Segundo eles, era preciso se afastar da narrativa ocidental, era preciso deixar as imagens e os acontecimentos cumprirem seu papel na produção de significados. “No Flor do Buriti, a gente já está tentando se aproximar de uma outra forma de contar a história, a gente tenta deixar para trás essa forma de narrar clássica, a gente tenta fazer um filme onde não há um protagonista”, enfatiza a diretora. “Tentamos abandonar essa linearidade da narrativa com o protagonista masculino que enfrenta os seus demónios e os seus inimigos, inspirado nessa figura militar do cowboy, a gente foge dessa narrativa também.”

“Sentimos que as respostas para as nossas dificuldades no momento de filmar, para os questionamentos sobre a forma, sobre a narrativa, sobre a discursividade do próprio filme, elas não estão na história do cinema, não estão nos cineastas que a gente admira; essas respostas estão sempre nas ontologias que a Jotàt criou na sua forma de pensar, de habitar, de narrar também”, comenta Salaviza.

Crédito: Divulgação
Crédito: Divulgação

Mulheres indígenas protagonistas

Jotàt é uma das figuras centrais do longa que pressente os acontecimentos da aldeia e representa a vida das crianças indígenas e o futuro da tribo, além disso, ela, como criança, se apresenta como uma testemunha do tempo e uma espécie de inteligência coletiva, como aponta Salaviza. “Enquanto mediador de mundos. Ela vai sendo permanentemente reativada, então ela, de alguma forma, ela é os olhos da comunidade em outros tempos, e é o que faz com que essas memórias sejam mantidas vivas.”

Com participação da ministra dos Povos Indígenas Sônia Guajajara e das mulheres indígenas Krahô que lutam por seus direitos à terra e à existência, precisando viajar a longas distâncias, o documentário ainda explora um lado geralmente pouco retratado: o protagonismo feminino indígena na política. “Tem uma presença feminina muito, muito forte, isso também porque hoje o que a gente vê é que o movimento indígena nos krahô também é totalmente liderado por mulheres. Há uma politicidade feminina muito presente”, afirmam os cineastas.

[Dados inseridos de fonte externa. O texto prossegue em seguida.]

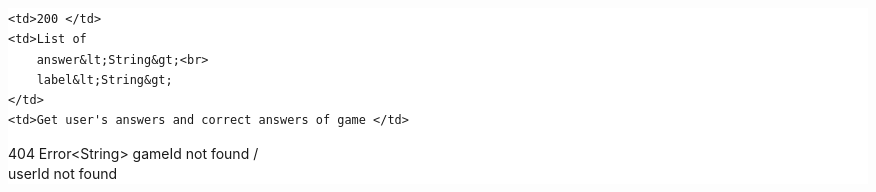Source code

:     <td>200 </td>
    <td>List of 
        answer&lt;String&gt;<br>
        label&lt;String&gt;
    </td>
    <td>Get user's answers and correct answers of game </td>
  </tr>
  <tr>
    <td>404 </td>
    <td>Error&lt;String&gt; </td>
    <td>gameId not found / <br>userId not found </td>
  </tr>
</tbody>
</table>
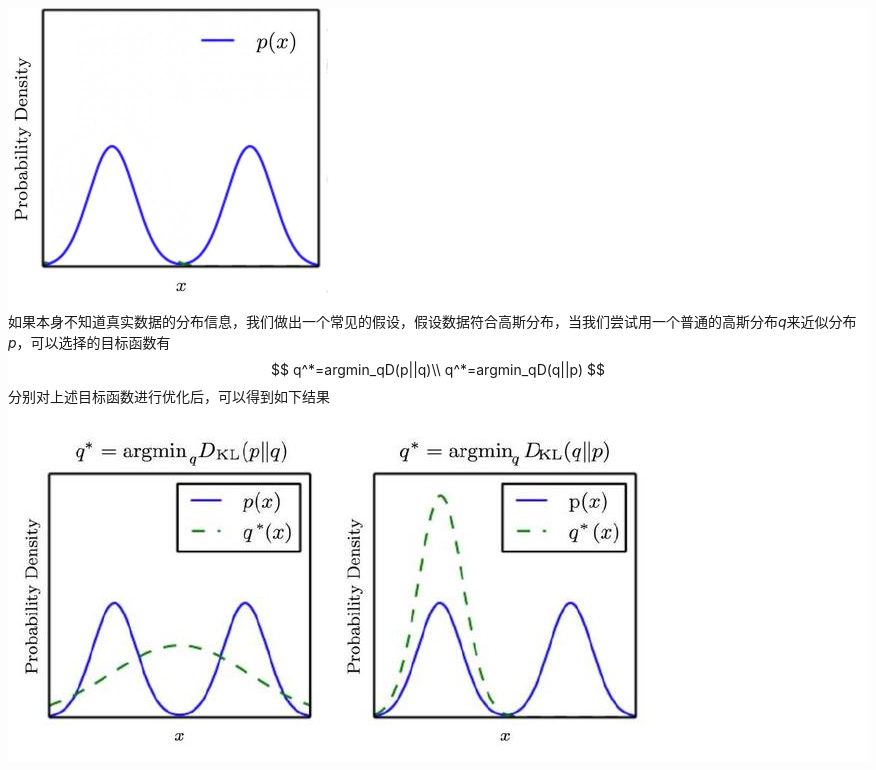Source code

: <img src="GAN基础理论(包含WGAN).assets/真实数据分布P.jpg" alt="真实数据分布P" style="zoom:50%;" />

如果本身不知道真实数据的分布信息，我们做出一个常见的假设，假设数据符合高斯分布，当我们尝试用一个普通的高斯分布$q$来近似分布$p$，可以选择的目标函数有
$$
q^*=argmin_qD(p||q)\\
q^*=argmin_qD(q||p)
$$
分别对上述目标函数进行优化后，可以得到如下结果

![优化过程](GAN基础理论(包含WGAN).assets/优化过程.jpg)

Em 2023, o longa recebeu aplausos em Cannes e também foi prestigiado pela mídia internacional no lançamento.

A revista Variety escreveu:

“Uma grande magia poética. Os indígenas brasileiros assumem o controle de sua história em um documentário impressionante”. 

De acordo com o site The Hollywood Reporter, o longa foi considerado:

“Uma fusão vívida e íntima de etnografia e narrativa poética. Uma história de trauma e resiliência: povos nativos massacrados, os sobreviventes expulsos de seu habitat ancestral.”

O jornal francês Le Monde também descreveu o filme como uma produção que atingiu seu maior objetivo em denúncia ao massacre do povo Krahô, mas também ao trazer junto uma beleza infindável, tocante e necessária: 

“Um filme de uma beleza plena. A viagem toca no sagrado, que se realiza lentamente, ao ritmo das tarefas quotidianas, dos gestos e dos rituais ancestrais, esculpindo um território poético à medida que avança. Memória esquecida subitamente revivida pelo povo Krahô cuja realidade e imaginação se conectam com a nossa.”